We warmly congratulate her to her success.
Her work can be found at doi.org/10.26092/elib/2689 .
The abstract of her thesis says as follows:
"Designers and developers have to consider many factors when creating Serious Games (SGs), including entertainment and education. After playing games, SGs aim to improve players' or learners' skills (s). In a pedagogical sense, SGs should teach players/participants. SGs should entertain players throughout the game. Thus, SGs must motivate players. Developers must analyze functional demands to select game elements for learning objectives. Developers should also consider non-functional factors like delight and entertainment to promote long-term user engagement. Another issue is that SGs are tailored to learning objectives, which makes recreating and reusing their output difficult and costly. Multiplayer cooperative SG development needs additional work. First, the gameplay must meet conventional multiplayer game needs like player participation and interaction and SG design restrictions like learning content, flexibility, and personalization. Second, players collaborate to achieve a goal in cooperative games. Design must consider both. The developers must consider embedded instructional content, mechanics that engage many players, and mechanics that encourage cooperation throughout the game. Existing research and methods are suggested to solve the challenges of building serious games. However, due to the necessity to address the remaining gaps in usability and utility, only a few of these methods were implemented in actual projects.
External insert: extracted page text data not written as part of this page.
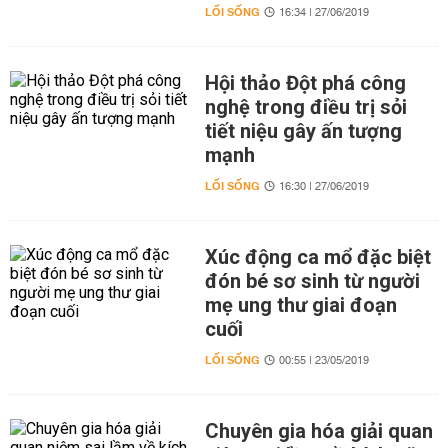
LỐI SỐNG
16:34 | 27/06/2019
Hội thảo Đột phá công
nghệ trong điều trị sỏi
tiết niệu gây ấn tượng
mạnh
LỐI SỐNG
16:30 | 27/06/2019
Xúc động ca mổ đặc biệt
đón bé sơ sinh từ người
mẹ ung thư giai đoạn
cuối
LỐI SỐNG
00:55 | 23/05/2019
Chuyên gia hóa giải quan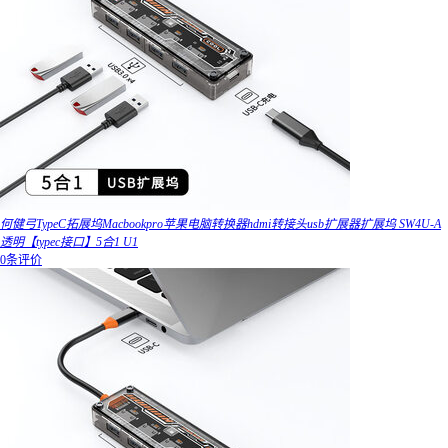
何健弓TypeC拓展坞Macbookpro苹果电脑转换器hdmi转接头usb扩展器扩展坞 SW4U-A
透明【typec接口】5合1 U1
0条评价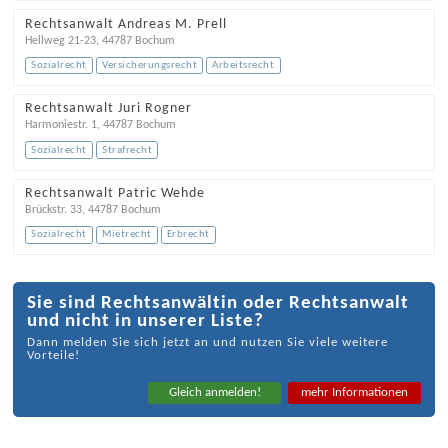
Rechtsanwalt Andreas M. Prell
Hellweg 21-23
,
44787
Bochum
Sozialrecht
Versicherungsrecht
Arbeitsrecht
Rechtsanwalt Juri Rogner
Harmoniestr. 1
,
44787
Bochum
Sozialrecht
Strafrecht
Rechtsanwalt Patric Wehde
Brückstr. 33
,
44787
Bochum
Sozialrecht
Mietrecht
Erbrecht
Sie sind Rechtsanwältin oder Rechtsanwalt
und nicht in unserer Liste?
Dann melden Sie sich jetzt an und nutzen Sie viele weitere
Vorteile!
Gleich anmelden!
mehr Informationen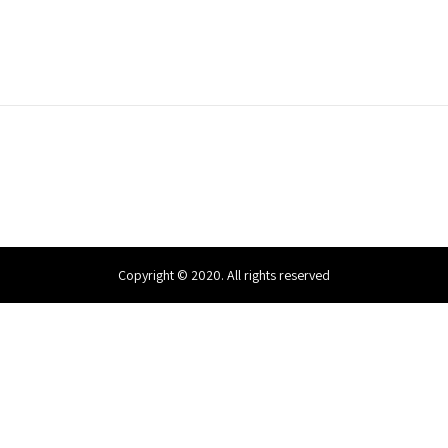
Copyright © 2020. All rights reserved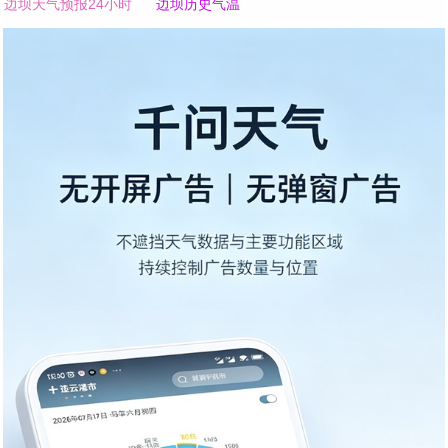
边坝天气预报24小时
边坝历史气温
The main goal of this research is to investigate systematic ways to develop multiplayer cooperative SGs. This thesis aims to develop a systematic method for decreasing the effort required to develop SGs while retaining the game's entertaining and educational purposes.
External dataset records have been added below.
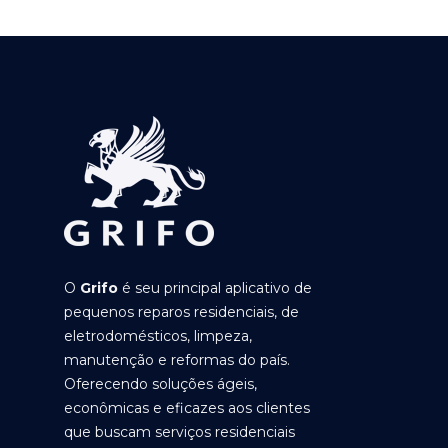
O
Grifo
é seu principal aplicativo de
pequenos reparos residenciais, de
eletrodomésticos, limpeza,
manutenção e reformas do país.
Oferecendo soluções ágeis,
econômicas e eficazes aos clientes
que buscam serviços residenciais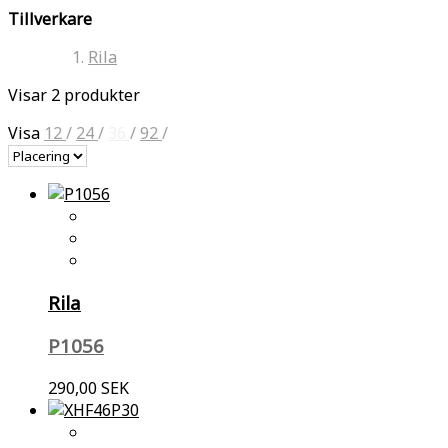
Tillverkare
Rila
Visar 2 produkter
Visa
12
/
24
/
36
/
92
/
Rila
P1056
290,00 SEK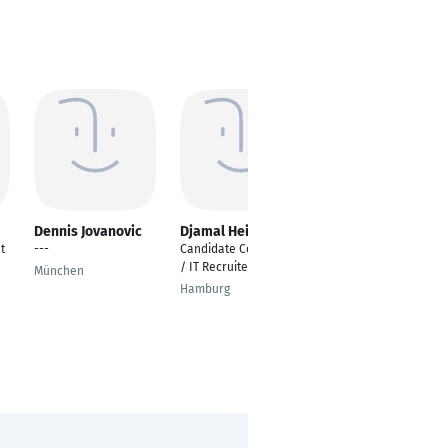
Dennis Jovanovic
Djamal Heine
Sara Walzer
t
---
Candidate Consultant
Associate Candidate
/ IT Recruiter
Consultant
München
Hamburg
Berlin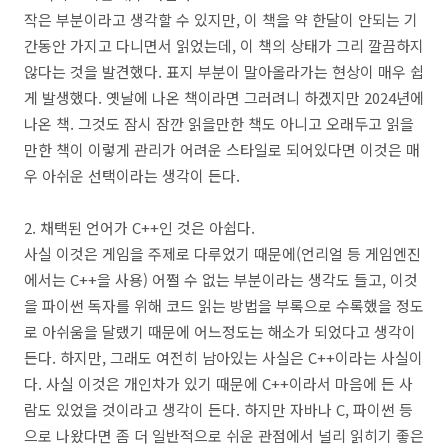
작은 부분이라고 생각할 수 있지만, 이 책을 약 한달이 안되는 기
간동안 가지고 다니면서 읽었는데, 이 책의 상태가 그리 깔끔하지
않다는 것을 발견했다. 표지 부분이 말아올라가는 현상이 매우 쉽
게 발생했다. 옛날에 나온 책이라면 그러려니 하겠지만 2024년에
나온 책. 그것도 잠시 잠깐 읽을만한 책도 아니고 오래두고 읽을
만한 책이 이렇게 관리가 어려운 스타일로 되어있다면 이것은 매
우 아쉬운 선택이라는 생각이 든다.
2. 채택된 언어가 C++인 것은 아쉽다.
사실 이것은 게임을 주제로 다루었기 때문에(언리얼 등 게임엔진
에서는 C++을 사용) 어쩔 수 없는 부분이라는 생각도 들고, 이것
을 파이썬 독자를 위해 코드 읽는 방법을 부록으로 수록했을 정도
로 아쉬움을 달랬기 때문에 어느정도는 해소가 되었다고 생각이
든다. 하지만, 그래도 여전히 남아있는 사실은 C++이라는 사실이
다. 사실 이것은 개인차가 있기 때문에 C++이라서 마음에 든 사
람도 있었을 것이라고 생각이 든다. 하지만 자바나 C, 파이썬 등
으로 나왔다면 좀 더 일반적으로 쉬운 관점에서 널리 읽히기 좋은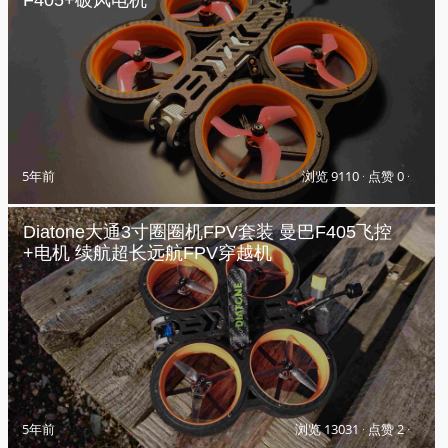
F405+破风电机
5年前
浏览 9110
·
点赞 0
·
Diatone大通3寸圈圈机FPV套装 曼巴F405飞控
+电机 续航超长远航FPV穿越机
5年前
浏览 13031
·
点赞 2
·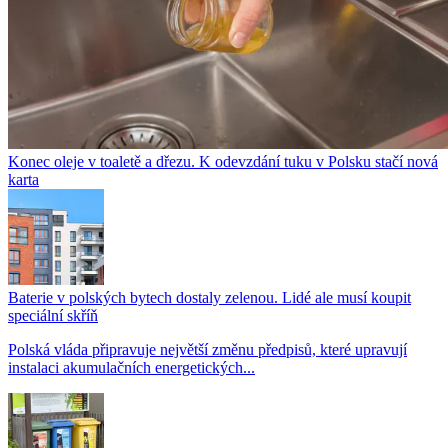
Konec oleje v toaletě a dřezu. K odevzdání tuku v Polsku stačí nová
karta
Baterie v polských bytech dostaly zelenou. Lidé ale musí koupit
speciální skříň
Polská vláda připravuje největší změnu předpisů, které upravují
instalaci akumulačních energetických...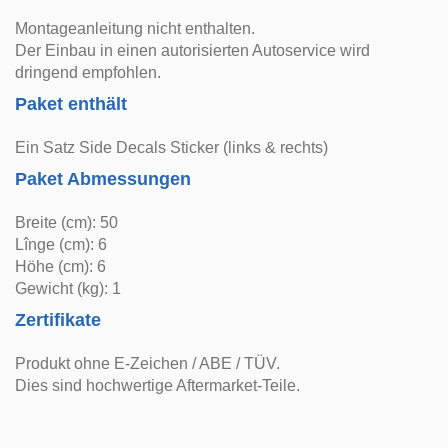
Montageanleitung nicht enthalten.
Der Einbau in einen autorisierten Autoservice wird
dringend empfohlen.
Paket enthält
Ein Satz Side Decals Sticker (links & rechts)
Paket Abmessungen
Breite (cm): 50
Lînge (cm): 6
Höhe (cm): 6
Gewicht (kg): 1
Zertifikate
Produkt ohne E-Zeichen / ABE / TÜV.
Dies sind hochwertige Aftermarket-Teile.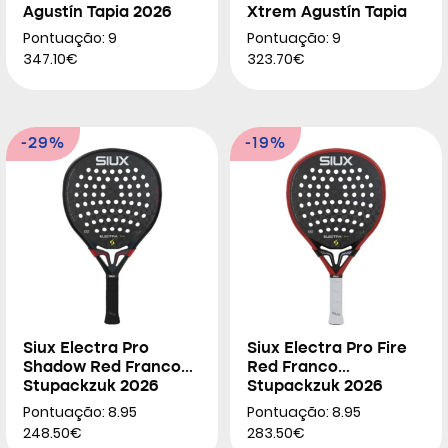
Agustín Tapia 2026
Xtrem Agustín Tapia
2026
Pontuação: 9
Pontuação: 9
347.10€
323.70€
-29%
-19%
Siux Electra Pro
Siux Electra Pro Fire
Shadow Red Franco
Red Franco
Stupackzuk 2026
Stupackzuk 2026
Pontuação: 8.95
Pontuação: 8.95
248.50€
283.50€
It presents the findings of an investigation on the effects of game elements on player experience in multiplayer cooperative entertainment and serious games. The lessons learned from producing cooperative serious games, as well as the results of user research conducted for developing "The M-SG framework," a framework to support multiplayer cooperative serious games. To fulfill the primary purpose of this thesis, a user evaluation of the framework was conducted.
The results indicate that the M-SG framework can benefit the research of multiplayer cooperative serious games and improve the reuse of games from previous projects by modifying the games' premises. These findings show the value of the M-SG framework as a tool for supporting the development of cooperative serious games."